Skip to content
This repository has been archived by the owner on Jan 21, 2020. It is now read-only.

Latest commit

 

History

History

instance

InfraKit Instance Plugin - Terraform

A reference implementation of an Instance Plugin that creates machines using Terraform. In this concept, InfraKit provides the active group management while Terraform performs the functions of resource provisioning.

This poc is adapted from the aws-two-tier example from the Terraform project. There are some minor changes:

  • Variables that required on-screen user interaction (for setting public keys) have been removed and replaced with the key_name parameter in the provisioning config.
  • The ELB has been removed to keep the example simple -- registration of backends for ELB is coming in the future.
  • Removed the output variables which depended on the ELB.

The entire integration can be seen in the file plugin.go. Some interesting points:

  • Provisioning via Terraform is simply creating a .tf.json file on disk and calling terraform apply.
  • terraform apply uses a local lock file to make sure only one process is access and updating the .tfstate file. This is to avoid concurrent access which can sometimes corrupt the state file. In the end, the design is simplified: we only need to write the files to disk and a dedicated goroutine continuously calls terraform apply.
  • The plugin auto-generates names for resources so user doesn't have to.
  • Destroying an instance is simply removing the .tf.json file and calling terraform apply.
  • Describing instances simply go through all the instance-X.tf.json files on disk and returns them as the result. This is a pretty simplistic integration but it is more correct than writing files and then reading the tfstate file. The generated tf json file instances are essentially "promises" that terraform will eventually provision. A tighter integration is worth investigation.

Here is a simple demo of using Terraform with group and Vanilla plugins.

Configuration

This directory contains a main.tf that builds a VPC with subnet on AWS. EC2 instances (or aws_instance resource) are then added to the config as separate files when the plugin provisions the resource. For an EC2 instance this is a valid .tf.json:

{
    "resource": {
      "aws_instance": {
        "instance-1474957906": {
          "ami": "${lookup(var.aws_amis, var.aws_region)}",
          "instance_type": "m1.small",
          "key_name": "PUBKEY",
          "subnet_id": "${aws_subnet.default.id}",
          "tags": {
            "InstancePlugin": "terraform",
            "Tier": "web",
            "other": "values"
          },
          "user_data": "#!/bin/sh; echo 'hello world'",
          "vpc_security_group_ids": [
            "${aws_security_group.default.id}"
          ],
          "connection": {
            "user": "ubuntu"

- **Work instructions**
1. On the Terraform instance plugin page, print the passage between "A reference implementation" and "on the ELB.", inclusive.
2. According to the Terraform instance plugin page, what does the plugin do to destroy an instance?
3. Using the Terraform instance plugin page, explain why terraform apply relies on a local lock file.

- **Material supplied**
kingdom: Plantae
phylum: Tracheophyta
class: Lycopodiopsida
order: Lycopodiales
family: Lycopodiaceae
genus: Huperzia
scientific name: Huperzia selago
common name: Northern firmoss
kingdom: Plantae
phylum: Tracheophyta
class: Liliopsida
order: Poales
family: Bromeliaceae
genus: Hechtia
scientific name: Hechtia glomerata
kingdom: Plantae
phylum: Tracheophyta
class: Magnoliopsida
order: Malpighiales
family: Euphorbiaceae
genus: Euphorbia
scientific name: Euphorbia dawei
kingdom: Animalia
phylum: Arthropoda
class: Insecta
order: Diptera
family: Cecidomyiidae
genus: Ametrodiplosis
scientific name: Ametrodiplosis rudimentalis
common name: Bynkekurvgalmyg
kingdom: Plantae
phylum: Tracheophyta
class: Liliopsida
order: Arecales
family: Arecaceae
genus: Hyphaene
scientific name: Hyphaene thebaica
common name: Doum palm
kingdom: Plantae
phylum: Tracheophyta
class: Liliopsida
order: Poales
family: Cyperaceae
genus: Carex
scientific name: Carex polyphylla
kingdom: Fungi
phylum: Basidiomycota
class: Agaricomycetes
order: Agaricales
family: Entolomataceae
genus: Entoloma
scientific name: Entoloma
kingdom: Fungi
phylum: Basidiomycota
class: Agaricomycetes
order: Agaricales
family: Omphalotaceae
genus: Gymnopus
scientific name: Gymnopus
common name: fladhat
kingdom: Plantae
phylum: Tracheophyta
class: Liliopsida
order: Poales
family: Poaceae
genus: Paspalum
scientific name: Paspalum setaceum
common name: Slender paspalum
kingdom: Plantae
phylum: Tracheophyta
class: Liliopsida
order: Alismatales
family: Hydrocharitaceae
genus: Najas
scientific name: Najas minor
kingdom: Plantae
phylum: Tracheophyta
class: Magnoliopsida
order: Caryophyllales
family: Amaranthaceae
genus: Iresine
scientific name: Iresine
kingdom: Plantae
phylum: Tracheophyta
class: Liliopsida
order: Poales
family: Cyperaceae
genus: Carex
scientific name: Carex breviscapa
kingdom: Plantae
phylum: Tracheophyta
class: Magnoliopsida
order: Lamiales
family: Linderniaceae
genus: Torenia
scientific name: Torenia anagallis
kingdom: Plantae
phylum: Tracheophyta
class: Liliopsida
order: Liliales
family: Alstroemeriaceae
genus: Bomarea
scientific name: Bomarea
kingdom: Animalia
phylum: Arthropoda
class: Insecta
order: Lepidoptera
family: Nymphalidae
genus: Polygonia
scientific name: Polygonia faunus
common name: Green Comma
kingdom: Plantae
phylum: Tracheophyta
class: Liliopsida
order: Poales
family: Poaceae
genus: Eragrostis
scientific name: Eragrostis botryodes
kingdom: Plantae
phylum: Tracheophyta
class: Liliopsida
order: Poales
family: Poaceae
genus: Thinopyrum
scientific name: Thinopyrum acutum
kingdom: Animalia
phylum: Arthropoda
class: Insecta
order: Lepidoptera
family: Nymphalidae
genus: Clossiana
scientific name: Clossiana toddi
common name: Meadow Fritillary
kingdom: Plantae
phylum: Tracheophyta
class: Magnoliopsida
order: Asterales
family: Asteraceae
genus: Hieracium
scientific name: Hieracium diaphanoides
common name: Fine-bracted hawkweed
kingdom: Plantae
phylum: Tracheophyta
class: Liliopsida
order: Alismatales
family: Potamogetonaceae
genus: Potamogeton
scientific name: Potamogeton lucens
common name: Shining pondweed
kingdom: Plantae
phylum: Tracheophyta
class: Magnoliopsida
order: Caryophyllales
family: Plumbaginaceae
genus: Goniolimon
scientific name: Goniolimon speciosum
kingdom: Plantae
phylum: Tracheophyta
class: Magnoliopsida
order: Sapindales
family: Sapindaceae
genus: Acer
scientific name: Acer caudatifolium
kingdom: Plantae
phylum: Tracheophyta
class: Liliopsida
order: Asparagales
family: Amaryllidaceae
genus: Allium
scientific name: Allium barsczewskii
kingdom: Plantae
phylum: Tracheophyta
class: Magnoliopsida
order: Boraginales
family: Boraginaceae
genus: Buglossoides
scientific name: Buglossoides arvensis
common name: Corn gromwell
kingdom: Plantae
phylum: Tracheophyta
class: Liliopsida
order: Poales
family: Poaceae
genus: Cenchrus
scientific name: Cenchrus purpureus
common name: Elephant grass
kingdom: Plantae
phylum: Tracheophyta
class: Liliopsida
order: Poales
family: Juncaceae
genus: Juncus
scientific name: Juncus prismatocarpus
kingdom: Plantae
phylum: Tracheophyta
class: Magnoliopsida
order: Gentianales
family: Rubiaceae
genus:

- **Responses per task**
1.
A reference implementation of an Instance Plugin that creates machines using Terraform. In this concept, InfraKit provides the active group management while Terraform performs the functions of resource provisioning.

This poc is adapted from the aws-two-tier example from the Terraform project. There are some minor changes:

  • Variables that required on-screen user interaction (for setting public keys) have been removed and replaced with the key_name parameter in the provisioning config.
  • The ELB has been removed to keep the example simple -- registration of backends for ELB is coming in the future.
  • Removed the output variables which depended on the ELB.

2. It removes the instance's .tf.json file and calls terraform apply.

3. The lock file ensures that only one process accesses and updates the .tfstate file. This prevents concurrent access, which can sometimes corrupt the state file.